* TASK DIRECTIONS: Resume the sonar fish segmentation summary right after its last bullet, which ends "enhanced accuracy over direct Mask R-CNN application."

* PASSAGE FOR REVIEW:

Purpose of the Study:

  • To develop a robust fish segmentation method for sonar images.
  • To enhance the transferability of trained Mask R-CNN models to new environments.
  • To improve the accuracy and efficiency of fish behavior monitoring systems.

Main Methods:

  • A novel preprocessing convolutional neural network (PreCNN) was developed for semantic segmentation.
  • PreCNN integrates conditional random fields and utilizes successive sonar images.
  • Semi-supervised learning was employed to leverage unlabeled sonar image data.

Main Results:

  • Mask R-CNN performance significantly improved when applied to PreCNN's standardized feature maps.
  • The combined PreCNN-Mask R-CNN approach demonstrated enhanced accuracy over direct Mask R-CNN application.

* RECORDS PROVIDED:
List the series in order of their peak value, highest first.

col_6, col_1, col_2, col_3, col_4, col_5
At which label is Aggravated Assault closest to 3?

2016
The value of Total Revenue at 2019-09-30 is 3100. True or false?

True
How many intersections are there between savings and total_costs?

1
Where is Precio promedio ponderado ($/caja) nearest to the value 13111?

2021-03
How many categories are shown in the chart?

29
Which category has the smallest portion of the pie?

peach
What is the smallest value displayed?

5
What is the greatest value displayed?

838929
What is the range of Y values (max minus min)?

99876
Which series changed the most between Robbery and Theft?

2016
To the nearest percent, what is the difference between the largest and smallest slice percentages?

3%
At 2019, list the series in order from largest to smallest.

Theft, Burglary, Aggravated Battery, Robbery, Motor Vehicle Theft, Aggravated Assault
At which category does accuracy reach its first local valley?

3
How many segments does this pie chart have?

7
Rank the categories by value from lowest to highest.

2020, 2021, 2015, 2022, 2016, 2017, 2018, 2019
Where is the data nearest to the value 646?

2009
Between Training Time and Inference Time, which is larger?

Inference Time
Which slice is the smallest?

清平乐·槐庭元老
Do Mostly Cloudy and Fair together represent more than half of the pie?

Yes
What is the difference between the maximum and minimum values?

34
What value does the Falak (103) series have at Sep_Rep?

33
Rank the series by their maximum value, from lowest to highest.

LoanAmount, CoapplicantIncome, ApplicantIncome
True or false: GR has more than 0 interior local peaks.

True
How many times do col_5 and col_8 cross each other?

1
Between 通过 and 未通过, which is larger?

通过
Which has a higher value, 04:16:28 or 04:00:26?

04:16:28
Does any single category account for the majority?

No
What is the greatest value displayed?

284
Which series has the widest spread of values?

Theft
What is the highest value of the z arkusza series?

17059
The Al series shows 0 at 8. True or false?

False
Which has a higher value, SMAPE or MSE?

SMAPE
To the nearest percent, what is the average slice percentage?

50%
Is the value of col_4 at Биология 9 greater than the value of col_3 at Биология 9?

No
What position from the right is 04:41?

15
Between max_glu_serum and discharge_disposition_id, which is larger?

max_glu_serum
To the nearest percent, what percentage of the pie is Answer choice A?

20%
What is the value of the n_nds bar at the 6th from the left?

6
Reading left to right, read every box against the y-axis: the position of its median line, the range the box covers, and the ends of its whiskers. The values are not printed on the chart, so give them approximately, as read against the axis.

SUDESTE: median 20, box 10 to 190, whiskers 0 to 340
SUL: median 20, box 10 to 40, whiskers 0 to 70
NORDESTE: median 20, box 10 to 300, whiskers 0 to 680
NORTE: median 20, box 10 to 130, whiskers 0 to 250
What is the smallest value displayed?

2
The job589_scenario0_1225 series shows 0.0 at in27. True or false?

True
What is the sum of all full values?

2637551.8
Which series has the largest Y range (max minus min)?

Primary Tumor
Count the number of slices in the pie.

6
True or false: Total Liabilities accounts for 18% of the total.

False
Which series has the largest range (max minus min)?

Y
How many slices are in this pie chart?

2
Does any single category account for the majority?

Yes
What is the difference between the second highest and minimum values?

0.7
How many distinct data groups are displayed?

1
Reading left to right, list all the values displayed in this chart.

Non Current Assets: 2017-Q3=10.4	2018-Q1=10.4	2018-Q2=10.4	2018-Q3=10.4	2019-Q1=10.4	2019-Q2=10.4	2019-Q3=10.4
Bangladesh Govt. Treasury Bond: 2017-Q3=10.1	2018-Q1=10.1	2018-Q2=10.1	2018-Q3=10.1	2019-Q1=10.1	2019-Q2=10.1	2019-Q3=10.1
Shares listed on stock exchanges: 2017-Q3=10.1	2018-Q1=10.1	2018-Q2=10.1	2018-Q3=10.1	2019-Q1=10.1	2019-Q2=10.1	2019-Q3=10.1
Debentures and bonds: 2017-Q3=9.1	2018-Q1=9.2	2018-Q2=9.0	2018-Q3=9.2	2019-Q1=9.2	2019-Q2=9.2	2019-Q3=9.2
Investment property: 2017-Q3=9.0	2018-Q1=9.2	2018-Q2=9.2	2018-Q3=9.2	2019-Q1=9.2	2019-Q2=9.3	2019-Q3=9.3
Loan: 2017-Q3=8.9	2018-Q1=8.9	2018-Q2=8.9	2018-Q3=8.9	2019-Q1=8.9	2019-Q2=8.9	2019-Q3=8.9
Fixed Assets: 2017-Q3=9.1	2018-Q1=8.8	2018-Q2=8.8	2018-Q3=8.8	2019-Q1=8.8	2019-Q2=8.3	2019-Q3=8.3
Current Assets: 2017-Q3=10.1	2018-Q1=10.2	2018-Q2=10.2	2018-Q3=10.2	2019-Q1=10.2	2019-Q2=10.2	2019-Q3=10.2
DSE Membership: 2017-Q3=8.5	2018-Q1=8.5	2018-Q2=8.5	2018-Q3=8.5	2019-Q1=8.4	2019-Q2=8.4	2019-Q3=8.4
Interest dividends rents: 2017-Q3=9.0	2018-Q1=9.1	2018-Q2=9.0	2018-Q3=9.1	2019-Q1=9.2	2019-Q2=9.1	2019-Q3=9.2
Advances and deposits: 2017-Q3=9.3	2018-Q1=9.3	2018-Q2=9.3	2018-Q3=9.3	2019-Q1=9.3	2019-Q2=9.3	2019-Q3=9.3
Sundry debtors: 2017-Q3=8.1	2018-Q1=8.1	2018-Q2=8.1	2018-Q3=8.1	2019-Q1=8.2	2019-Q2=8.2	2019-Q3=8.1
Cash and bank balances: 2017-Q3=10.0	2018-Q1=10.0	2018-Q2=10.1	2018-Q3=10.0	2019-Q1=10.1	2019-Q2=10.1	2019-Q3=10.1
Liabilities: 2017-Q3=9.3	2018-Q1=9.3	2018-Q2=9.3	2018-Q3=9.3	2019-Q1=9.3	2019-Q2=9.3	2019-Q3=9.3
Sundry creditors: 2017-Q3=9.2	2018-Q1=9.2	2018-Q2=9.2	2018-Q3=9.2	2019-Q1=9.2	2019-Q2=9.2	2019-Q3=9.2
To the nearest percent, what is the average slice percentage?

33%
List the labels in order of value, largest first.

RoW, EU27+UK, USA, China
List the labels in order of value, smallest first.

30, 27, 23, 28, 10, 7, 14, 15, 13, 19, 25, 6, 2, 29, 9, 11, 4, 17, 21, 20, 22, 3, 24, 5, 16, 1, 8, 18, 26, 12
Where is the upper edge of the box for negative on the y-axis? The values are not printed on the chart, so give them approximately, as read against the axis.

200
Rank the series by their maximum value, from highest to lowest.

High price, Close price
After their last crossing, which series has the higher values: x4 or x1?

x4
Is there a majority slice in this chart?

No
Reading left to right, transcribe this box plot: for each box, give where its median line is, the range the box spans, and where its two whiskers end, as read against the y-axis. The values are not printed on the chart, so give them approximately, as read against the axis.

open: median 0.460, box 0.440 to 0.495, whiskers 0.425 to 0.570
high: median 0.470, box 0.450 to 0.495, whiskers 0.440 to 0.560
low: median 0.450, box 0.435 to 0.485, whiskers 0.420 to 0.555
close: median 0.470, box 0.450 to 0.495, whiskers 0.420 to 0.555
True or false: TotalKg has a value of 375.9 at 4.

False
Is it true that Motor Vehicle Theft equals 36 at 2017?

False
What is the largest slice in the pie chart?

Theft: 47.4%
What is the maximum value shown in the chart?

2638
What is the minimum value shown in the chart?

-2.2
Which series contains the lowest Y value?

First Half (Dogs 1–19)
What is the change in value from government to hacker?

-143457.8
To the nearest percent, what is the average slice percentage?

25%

* YOUR RESPONSE:
  • Models trained on one fish farm were more effectively applied to new fish farms using the PreCNN preprocessing.

Conclusions:

  • The proposed PreCNN effectively standardizes feature maps, decoupling environmental learning from instance learning.
  • This approach enhances the generalization capability of Mask R-CNN for fish segmentation in diverse sonar imaging conditions.
  • The PreCNN-Mask R-CNN system offers a more accurate and transferable solution for automated fish behavior analysis.